At Tinker AFB in Oklahoma City, Captain Robert Miller was the forecaster on duty late that afternoon.
He and his backup forecaster analyzed the data and issued a forecast for gusty winds but no thunderstorms. Much to their surprise, lightning began to be reported to their west around 9 p.m. Their crude radar showed strong thunderstorms headed directly for their location. They hastily typed a warning for the base, but it was too late. Just seven miles to the west southwest, at Will Rogers Airpoirt, as the line of thunderstorms passed, winds gusted to 92 mph. In disbelief, they read the remark at the end of the report: TORNADO ON GROUND MOVING NE. They could only watch helplessly as a large tornado moved across the base, blowing the windows out of the control tower and causing millions of dollars in damage.

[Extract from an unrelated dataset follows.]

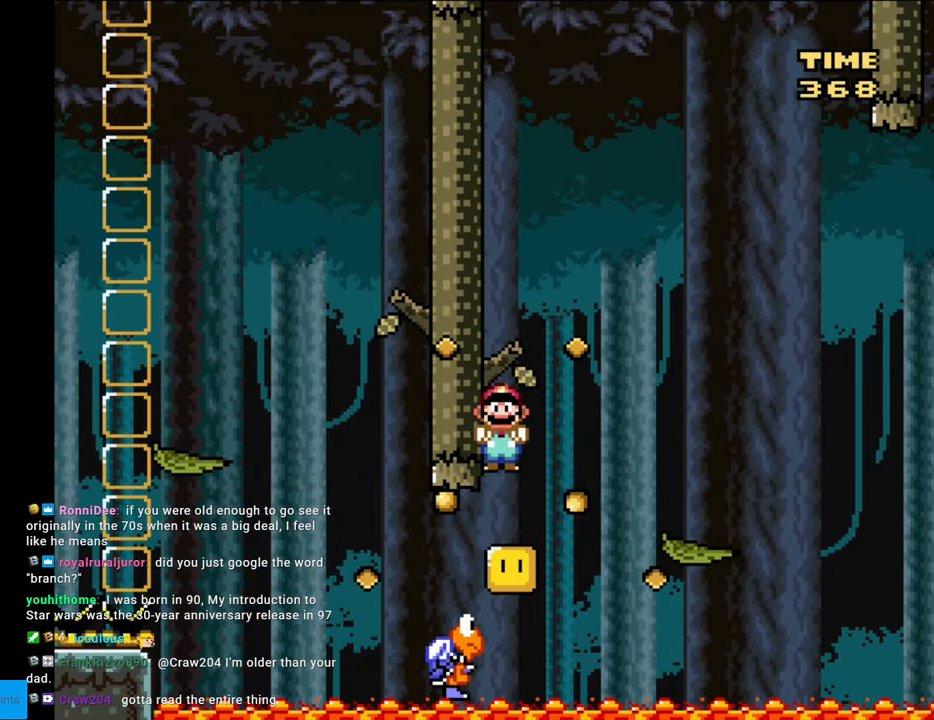
{"buttons": ["A", "X", "DPAD_RIGHT"], "events": [[50, "DPAD_RIGHT", "down"], [67, "A", "down"]]}
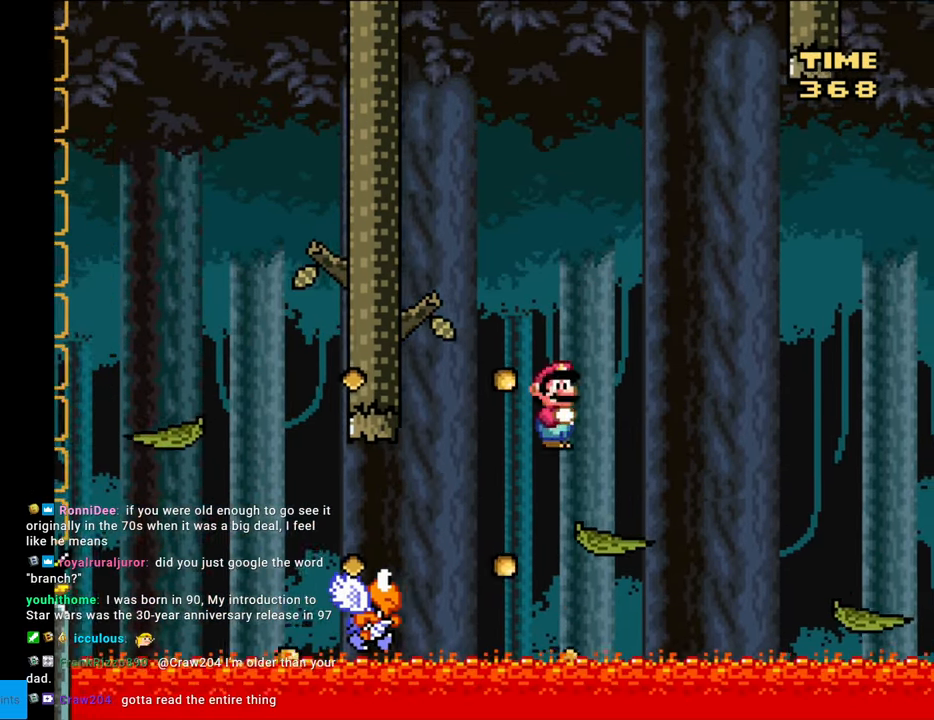
{"buttons": ["B", "Y", "DPAD_DOWN", "DPAD_LEFT"]}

The next morning, an investigative team flew in from Washington. The forecasters and their boss, Major Ernest J. Fawbush, were grilled about the bad forecast. The investigators concluded that the storm could not have been forecast using existing techniques. But they recommended that base commanders work with their meteorologists to develop forecasting techniques to mitigate damage and casualties from severe storms.
Major Fawbush was ordered to work on such techniques. The next day, he and his team began poring over data and charts from previous events, including the March 20th Tinker AFB tornado. They came up with a series of weather parameters that had resulted in significant tornadoes.
On the morning of March 25, 1948, the meteorologists charted weather observations and created a prognostic charts for that evening. Major Fawbush and Colonel Miller looked at each other in amazement as they realized that the bullseye of a severe weather threat would exist across Central Oklahoma. The base commander was notified.
He looked at the data with the forecasters. Were they issuing a tornado forecast? Fawbush turned to Miller and stated, “It looks a lot like the 20th, doesn’t it?” The young Captain gulped and said that it did. The commanded stopped short of issuing a tornado forecast, but authorized a thunderstorm forecast. The new base warning plan was initiated and preparations were made.
The forecasters settled in for an uneasy wait to see if their forecast would verify. Storms began to show on the radr during the early afternoon. By extrapolation, the squall line was expected to reach the base by 6 p.m.
The commander returned to the weather office and asked again if the meteorologists were issuing a tornado forecast. They could only repeat their earlier observation, that the situations looked a lot like the one just five days earlier. The General barked that it seemed they should issue a tornado forecast if that were the case. Fawbush and Miller knew that such a forecast could get them laughed out of the Air Force. The orders were typed up at 2:50 p.m. and t he base’s new tornado plan went into action.
As the line of storms passed Will Rogers Airport, only wind gusts to 26 mph were reported. Captain Miller left, disgusted. After arriving home, a weather bulletin broke on the radio. He heard “destructive tornado” and “Tinker” and assumed the broadcaster was still talking about the tornado of five days ago. He tried to call the base weather office, but the lines were down. He excitedly drove back to the base and saw the destruction. Major Fawbush recounted the events as the reality of their successful forecast sunk in.
The tornado still caused $4 million in damage, but that was less than half of that caused by the earlier tornado. We know that the odds were astronomically low that a second tornado would hit the base five days later. With the good forecasting analysis had come a little luck, but the door was had been opened to successful tornado prediction. It would take over half a decade before tornado forecasts would become reality, but it was a a start.